DC Artswatch: NBM, Mosaic, Ken Cen, Studio Conservatory, Hirshhorn


Building Museum Celebrates 40 Years

The National Building Museum, housed in the mammoth 1887 Pension Building at 401 F St. NW, is celebrating its 40th anniversary this week with a number of free online programs. On Friday, Dec. 11, at noon, photographer Alan Karchmer will lead a tour of “The Architect’s Photographer,” an exhibition of his work. At 3 p.m., architect Wendy Evans Joseph will give members an exclusive preview of the museum’s new visitor center. Two videos will be released on Saturday, Dec. 12: a behind-the-scenes tour of the collections and a tribute to the museum’s history.

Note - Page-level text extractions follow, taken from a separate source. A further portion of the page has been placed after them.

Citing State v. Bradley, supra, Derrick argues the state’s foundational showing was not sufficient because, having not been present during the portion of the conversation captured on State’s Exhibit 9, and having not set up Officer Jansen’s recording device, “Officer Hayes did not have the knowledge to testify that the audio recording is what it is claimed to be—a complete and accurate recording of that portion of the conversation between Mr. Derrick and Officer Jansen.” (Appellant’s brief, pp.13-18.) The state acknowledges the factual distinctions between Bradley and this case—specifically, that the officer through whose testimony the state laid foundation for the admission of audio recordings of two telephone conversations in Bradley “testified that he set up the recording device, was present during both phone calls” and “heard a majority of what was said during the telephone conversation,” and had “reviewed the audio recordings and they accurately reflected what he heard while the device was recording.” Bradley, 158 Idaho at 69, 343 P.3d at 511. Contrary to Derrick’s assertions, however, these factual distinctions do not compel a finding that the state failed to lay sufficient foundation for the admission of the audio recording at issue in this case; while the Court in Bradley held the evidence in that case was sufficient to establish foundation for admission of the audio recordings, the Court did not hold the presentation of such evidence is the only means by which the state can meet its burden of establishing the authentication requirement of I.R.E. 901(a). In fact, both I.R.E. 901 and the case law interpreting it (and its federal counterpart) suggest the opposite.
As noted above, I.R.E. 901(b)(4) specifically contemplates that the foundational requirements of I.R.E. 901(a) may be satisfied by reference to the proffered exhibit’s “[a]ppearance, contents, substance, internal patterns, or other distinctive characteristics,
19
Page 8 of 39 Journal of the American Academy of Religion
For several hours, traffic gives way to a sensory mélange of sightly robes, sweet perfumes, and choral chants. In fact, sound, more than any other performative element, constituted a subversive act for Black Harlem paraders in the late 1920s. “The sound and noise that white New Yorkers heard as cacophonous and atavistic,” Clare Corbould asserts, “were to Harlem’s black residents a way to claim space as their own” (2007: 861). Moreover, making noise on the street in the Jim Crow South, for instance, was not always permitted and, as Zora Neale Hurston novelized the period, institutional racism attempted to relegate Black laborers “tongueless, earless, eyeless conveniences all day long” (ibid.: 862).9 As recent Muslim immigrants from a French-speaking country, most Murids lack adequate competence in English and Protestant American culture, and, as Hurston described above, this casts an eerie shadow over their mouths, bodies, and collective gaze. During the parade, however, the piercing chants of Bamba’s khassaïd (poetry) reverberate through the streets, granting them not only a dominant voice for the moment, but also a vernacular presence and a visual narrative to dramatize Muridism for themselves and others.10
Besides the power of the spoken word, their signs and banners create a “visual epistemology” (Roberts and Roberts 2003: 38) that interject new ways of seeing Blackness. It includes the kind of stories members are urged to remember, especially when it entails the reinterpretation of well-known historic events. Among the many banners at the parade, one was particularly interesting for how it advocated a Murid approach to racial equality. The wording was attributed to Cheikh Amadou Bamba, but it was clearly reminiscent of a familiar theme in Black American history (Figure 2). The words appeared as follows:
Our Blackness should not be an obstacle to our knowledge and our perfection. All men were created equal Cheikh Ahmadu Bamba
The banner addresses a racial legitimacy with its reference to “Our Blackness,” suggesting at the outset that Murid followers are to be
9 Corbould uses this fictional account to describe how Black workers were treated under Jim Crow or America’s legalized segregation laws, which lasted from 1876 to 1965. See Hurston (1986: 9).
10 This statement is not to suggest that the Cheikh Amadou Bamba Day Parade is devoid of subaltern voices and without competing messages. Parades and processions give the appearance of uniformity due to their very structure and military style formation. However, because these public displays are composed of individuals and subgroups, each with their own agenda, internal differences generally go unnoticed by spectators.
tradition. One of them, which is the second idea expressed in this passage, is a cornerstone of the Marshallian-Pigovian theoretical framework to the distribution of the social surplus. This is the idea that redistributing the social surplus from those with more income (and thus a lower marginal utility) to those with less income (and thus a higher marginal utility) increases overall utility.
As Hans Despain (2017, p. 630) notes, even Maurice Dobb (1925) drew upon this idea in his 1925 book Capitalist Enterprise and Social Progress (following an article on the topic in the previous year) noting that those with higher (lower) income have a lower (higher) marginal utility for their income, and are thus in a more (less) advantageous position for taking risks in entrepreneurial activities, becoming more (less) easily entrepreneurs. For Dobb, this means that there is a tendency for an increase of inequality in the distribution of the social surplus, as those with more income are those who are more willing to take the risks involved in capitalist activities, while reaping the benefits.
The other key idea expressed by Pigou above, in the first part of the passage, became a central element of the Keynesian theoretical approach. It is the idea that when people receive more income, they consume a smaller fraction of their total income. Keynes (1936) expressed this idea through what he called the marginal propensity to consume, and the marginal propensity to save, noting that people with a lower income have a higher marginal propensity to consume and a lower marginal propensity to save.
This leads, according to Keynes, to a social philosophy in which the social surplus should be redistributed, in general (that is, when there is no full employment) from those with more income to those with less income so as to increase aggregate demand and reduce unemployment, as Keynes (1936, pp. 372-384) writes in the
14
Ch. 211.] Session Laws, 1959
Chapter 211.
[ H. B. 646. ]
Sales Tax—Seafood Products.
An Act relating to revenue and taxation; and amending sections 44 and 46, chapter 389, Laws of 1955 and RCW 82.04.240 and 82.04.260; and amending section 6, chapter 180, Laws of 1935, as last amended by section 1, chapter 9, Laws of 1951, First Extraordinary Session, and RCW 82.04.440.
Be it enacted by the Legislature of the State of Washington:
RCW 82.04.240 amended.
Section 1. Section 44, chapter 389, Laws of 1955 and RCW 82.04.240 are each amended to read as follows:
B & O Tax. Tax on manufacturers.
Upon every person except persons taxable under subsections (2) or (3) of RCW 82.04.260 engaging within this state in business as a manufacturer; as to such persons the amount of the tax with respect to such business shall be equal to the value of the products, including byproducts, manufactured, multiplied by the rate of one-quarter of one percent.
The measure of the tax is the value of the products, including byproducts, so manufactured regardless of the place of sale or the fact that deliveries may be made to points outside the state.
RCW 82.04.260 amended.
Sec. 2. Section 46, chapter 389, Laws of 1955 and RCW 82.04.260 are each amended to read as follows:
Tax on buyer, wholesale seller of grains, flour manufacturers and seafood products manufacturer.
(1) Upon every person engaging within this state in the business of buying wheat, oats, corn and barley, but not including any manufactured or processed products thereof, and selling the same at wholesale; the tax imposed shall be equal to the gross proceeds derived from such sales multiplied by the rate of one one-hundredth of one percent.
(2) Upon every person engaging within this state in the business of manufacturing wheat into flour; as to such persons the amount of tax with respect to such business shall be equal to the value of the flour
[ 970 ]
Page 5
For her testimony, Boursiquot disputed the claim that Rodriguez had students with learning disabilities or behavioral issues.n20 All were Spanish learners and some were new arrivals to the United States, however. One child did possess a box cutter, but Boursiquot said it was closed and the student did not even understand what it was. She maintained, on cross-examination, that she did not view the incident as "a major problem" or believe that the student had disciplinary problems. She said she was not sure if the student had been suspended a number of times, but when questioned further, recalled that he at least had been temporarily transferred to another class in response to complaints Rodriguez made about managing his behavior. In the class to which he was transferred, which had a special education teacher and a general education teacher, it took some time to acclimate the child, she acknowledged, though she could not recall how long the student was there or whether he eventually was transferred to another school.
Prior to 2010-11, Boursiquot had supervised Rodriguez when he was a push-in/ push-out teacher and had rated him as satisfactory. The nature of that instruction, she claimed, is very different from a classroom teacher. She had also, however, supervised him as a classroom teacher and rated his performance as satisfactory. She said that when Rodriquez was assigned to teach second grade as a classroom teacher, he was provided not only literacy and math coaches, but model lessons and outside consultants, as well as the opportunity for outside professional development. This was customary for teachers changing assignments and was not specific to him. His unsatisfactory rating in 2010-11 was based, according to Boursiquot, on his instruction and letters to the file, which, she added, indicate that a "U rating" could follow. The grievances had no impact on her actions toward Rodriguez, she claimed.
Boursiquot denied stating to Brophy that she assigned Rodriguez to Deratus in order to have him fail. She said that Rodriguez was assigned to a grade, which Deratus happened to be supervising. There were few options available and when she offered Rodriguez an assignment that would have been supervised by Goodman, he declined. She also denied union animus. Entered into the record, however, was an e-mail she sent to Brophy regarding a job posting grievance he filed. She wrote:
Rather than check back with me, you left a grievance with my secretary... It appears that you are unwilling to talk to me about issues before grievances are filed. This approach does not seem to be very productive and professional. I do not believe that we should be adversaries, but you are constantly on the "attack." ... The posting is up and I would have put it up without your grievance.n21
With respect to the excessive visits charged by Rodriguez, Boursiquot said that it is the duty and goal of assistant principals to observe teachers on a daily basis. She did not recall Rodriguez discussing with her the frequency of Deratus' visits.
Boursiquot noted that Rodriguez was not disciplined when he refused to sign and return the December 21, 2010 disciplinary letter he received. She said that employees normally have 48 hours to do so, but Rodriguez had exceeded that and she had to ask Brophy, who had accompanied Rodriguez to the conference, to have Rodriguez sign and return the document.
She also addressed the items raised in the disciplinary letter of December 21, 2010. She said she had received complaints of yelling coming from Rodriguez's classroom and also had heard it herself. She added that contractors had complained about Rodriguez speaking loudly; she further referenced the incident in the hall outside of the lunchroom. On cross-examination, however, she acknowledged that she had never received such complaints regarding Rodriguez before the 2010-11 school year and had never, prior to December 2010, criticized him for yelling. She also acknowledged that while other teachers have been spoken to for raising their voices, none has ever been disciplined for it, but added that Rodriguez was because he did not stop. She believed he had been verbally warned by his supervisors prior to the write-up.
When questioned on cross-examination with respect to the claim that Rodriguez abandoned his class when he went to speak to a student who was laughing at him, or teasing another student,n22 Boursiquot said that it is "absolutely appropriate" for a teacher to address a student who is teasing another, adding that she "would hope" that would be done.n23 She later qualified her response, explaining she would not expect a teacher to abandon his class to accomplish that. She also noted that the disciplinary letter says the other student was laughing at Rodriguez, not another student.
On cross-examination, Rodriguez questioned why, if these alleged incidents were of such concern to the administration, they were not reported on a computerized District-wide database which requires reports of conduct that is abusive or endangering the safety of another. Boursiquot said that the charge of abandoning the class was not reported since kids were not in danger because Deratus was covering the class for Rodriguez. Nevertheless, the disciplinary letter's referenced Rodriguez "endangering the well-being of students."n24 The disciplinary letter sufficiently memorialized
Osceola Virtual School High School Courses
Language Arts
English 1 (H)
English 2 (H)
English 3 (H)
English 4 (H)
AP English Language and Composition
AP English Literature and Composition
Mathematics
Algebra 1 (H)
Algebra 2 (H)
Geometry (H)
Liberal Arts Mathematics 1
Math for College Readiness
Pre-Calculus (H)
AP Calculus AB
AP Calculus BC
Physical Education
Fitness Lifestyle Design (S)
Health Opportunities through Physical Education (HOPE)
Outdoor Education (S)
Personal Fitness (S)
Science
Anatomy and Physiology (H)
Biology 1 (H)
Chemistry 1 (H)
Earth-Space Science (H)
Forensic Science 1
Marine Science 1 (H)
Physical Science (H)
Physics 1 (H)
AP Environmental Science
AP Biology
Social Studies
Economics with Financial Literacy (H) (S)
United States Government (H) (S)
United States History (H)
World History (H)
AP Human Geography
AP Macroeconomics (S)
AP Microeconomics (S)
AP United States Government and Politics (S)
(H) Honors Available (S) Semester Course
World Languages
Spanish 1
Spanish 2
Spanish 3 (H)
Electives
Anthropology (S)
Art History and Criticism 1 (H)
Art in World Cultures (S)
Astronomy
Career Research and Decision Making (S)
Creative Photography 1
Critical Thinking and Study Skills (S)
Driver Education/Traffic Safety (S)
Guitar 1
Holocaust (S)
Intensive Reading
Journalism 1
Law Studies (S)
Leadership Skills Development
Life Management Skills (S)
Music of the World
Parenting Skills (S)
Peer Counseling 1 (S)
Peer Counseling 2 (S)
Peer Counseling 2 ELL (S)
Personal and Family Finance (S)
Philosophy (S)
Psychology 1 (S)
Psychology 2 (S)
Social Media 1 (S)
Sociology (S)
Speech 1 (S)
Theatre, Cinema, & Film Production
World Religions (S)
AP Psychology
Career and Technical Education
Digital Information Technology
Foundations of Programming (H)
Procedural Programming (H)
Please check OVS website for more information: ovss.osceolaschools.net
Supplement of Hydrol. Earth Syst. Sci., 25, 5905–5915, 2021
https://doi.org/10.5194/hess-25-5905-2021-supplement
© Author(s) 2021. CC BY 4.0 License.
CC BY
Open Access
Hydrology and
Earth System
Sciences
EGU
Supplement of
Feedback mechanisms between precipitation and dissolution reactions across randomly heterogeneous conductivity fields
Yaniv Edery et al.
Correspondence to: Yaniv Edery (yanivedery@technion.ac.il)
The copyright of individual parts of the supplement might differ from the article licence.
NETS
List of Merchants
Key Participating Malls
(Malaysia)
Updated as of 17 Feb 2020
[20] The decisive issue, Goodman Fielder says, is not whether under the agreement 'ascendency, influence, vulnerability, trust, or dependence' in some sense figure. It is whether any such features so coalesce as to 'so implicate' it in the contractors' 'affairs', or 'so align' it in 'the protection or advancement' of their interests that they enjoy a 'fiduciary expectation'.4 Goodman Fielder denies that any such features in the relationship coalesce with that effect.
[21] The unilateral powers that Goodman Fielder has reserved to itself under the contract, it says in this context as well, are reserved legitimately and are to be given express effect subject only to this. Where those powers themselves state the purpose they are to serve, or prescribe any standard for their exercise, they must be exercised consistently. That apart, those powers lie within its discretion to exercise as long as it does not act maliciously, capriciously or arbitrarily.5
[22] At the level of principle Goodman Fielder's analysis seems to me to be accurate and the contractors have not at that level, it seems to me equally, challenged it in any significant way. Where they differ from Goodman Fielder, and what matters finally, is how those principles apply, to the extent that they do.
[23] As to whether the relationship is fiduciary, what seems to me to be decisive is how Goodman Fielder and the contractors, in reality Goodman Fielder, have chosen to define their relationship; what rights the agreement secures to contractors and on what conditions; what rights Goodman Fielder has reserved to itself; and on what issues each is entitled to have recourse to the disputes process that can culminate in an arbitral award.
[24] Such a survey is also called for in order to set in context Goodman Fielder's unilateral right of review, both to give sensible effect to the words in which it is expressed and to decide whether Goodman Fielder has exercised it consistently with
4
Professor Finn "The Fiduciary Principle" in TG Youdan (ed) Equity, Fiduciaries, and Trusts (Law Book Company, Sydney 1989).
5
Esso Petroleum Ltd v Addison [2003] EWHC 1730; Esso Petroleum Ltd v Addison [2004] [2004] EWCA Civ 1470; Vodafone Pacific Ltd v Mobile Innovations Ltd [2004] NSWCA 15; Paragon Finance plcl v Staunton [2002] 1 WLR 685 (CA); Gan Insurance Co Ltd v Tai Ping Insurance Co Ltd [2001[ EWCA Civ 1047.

Ari Roth Leaves Mosaic Theater

Mosaic Theater Company founder and Artistic Director Ari Roth resigned from the Atlas Performing Arts Center-based company last month. A Nov. 18 Washington Post story by Peter Marks quotes Roth saying of staff members and the board’s executive committee: “They’ve become enamored with a new ideologically driven structural model to run a company.” Roth founded Mosaic shortly after his firing in December of 2014 as longtime artistic director of Theater J, the company of D.C.’s Edlavitch Jewish Community Center, in part due to the controversial Voices From a Changing Middle East Festival, which moved with him to Mosaic.

Kennedy Center COVID Update

In November, the Kennedy Center canceled “all previously scheduled full-capacity programs,” including National Symphony Orchestra concerts, through April 25, along with many touring programs, notably Broadway shows, extending into next summer. The center also announced free access to its Digital Stage+ premium content platform. Washington National Opera, which launched a virtual series, “Come, Hope,” has canceled its May production of “La bohème” and its July production of “Blue.” As of now, the Paul Taylor Dance Company is scheduled to perform from May 20 to 22 and Alvin Ailey American Dance Theater from June 22 to 27.

Acting School Preserves Altarpiece

The new home of Studio Acting Conservatory, 3423 Holmead Place NW in Columbia Heights, will display an African American Last Supper created in the 1980s by sculptor Akili Ron Anderson for a prior tenant, New Home Baptist Church. After the congregation moved to Landover, Maryland, the building became a Latter-Day Saints church, then was purchased by the now-independent conservatory, founded by Joy Zinoman in 1975, three years before she founded Studio Theatre. Too large to be moved, the frieze was restored by a team from the National Museum of African American History and Culture, as reported in a recent Washingtonian magazine story. Zinoman hopes the conservatory can return to in-person training in 2021.

Former Hirshhorn Director Dies

James T. Demetrion, who led the Hirshhorn Museum from 1984 to 2001, died on Nov. 29 at age 90. The second director (after Abram Lerner) of the Smithsonian’s museum of modern and contemporary art, which opened in Gordon Bunshaft’s landmark “doughnut” of concrete and crushed granite in 1974, Demetrion guided the Hirshhorn to the next level, bolstering both its holdings — originally the personal collection of uranium mogul Joseph Hirshhorn — and its endowment. A protégé of influential curator Walter Hopps, Demetrion mentored several future museum directors, including his Hirshhorn successors Ned Rifkin and Olga Viso.